Derivation of some partial differential equations from the modelling.
Partial differential equations of first order: characteristics' method, eikonal equation. Weak solutions: scalar Conservation Law, introduction to the Calculus of Variations and to the Hamilton-Jacobi equation.
Linear partial differential equations of second order: classification.
Laplace equation and Poisson equation: fundamental solution, harmonic functions, Green's identity, Green's function, Poisson's formula for the ball, gradient estimates, Liouville's Theorem.
Elliptic equations: maximum principles, Hopf Lemma. Uniqueness theorems. Existence theorems: weak solutions via Lax-Milgram Theorem and classical solutions via Perron's method.

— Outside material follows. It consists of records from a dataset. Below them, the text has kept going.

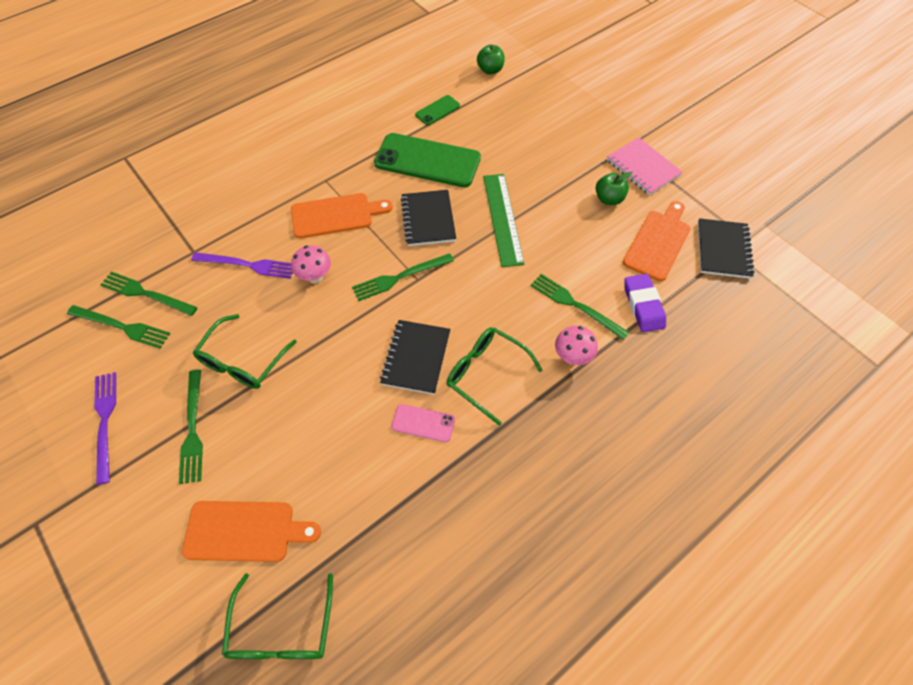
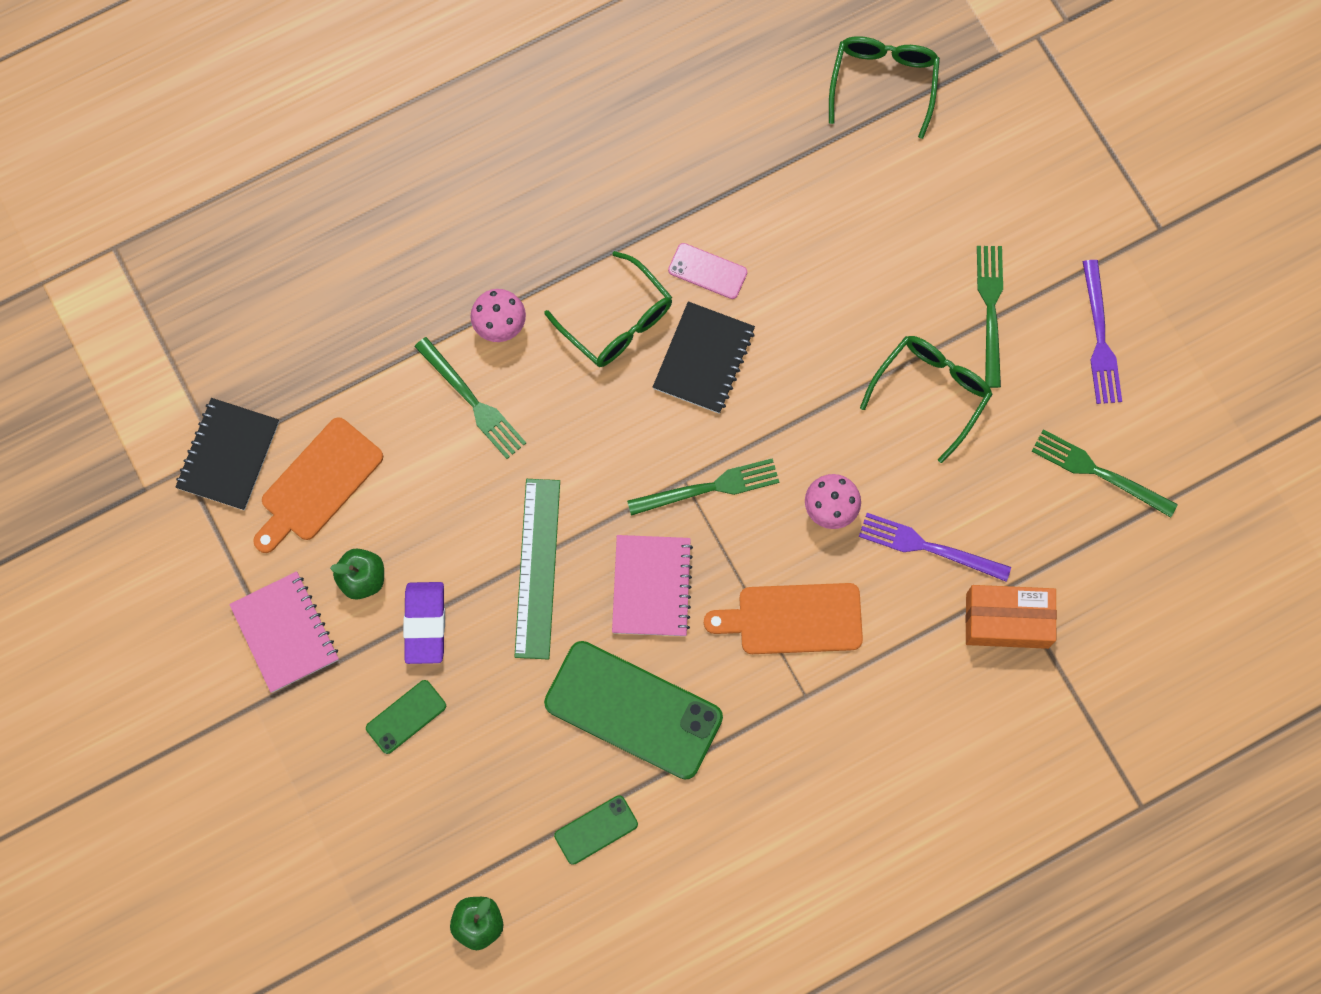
camera: 170 degrees left, 15 degrees up
(146, 294) = (1072, 521): green fork -> none
(197, 233) = (1007, 620): none -> orange box
(245, 531) = (923, 183): orange cutting board -> none
(428, 219) = (652, 586): black notebook -> pink notebook
(557, 141) = (406, 717): none -> green phone
(643, 305) = (380, 384): purple eraser -> purple eraser (425, 624)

Introduction to the heat equation and to the wave equation.
Parabolic and hyperbolic equations: Galerkin method, introduction to Semigroup Theory.
|Yehuda Pinchover, Jacob Rubinstein||An Introduction to Partial Differential Equations||Cambridge||2005|
|Qing Han, Fanghua Lin||Elliptic Partial Differential Equations||American Mathematical Society||2011|
|D. Gilbarg - N. S. Trudinger||Elliptic Partial Differential Equations of Second Order||Springer||1998||3-540-13025-X|
|Evans, L. C.||Partial Differential Equations (Edizione 1)||American Mathematical Society||1998||0821807722|
|András Vasy||Partial Differential Equations - An Accessible Route through Theory and Applications||American Mathematical Society||2015||978-1-4704-1881-6|
|S. Salsa||Partial Differential Equations in Action||Springer Verlag Italia||2008||978-88-470-0751-2|
The exam will consist in an oral examination based on all the topics covered by the lectures. More precisely, the examination will be made of 3 steps: in the first step the student will be asked to report in details on a result randomly selected from a previously arranged list of results. Only if the student passes the first step he/she will be admitted to the second step of the examination, which will consist in a more general discussion on themes of the programme. In the third and last step the student will be asked to present his/her favourite topic.
The assessment will be based on the extent to which the student will overlook and master the main ideas and mathematical tools/techniques delivered by the lecturer during the course.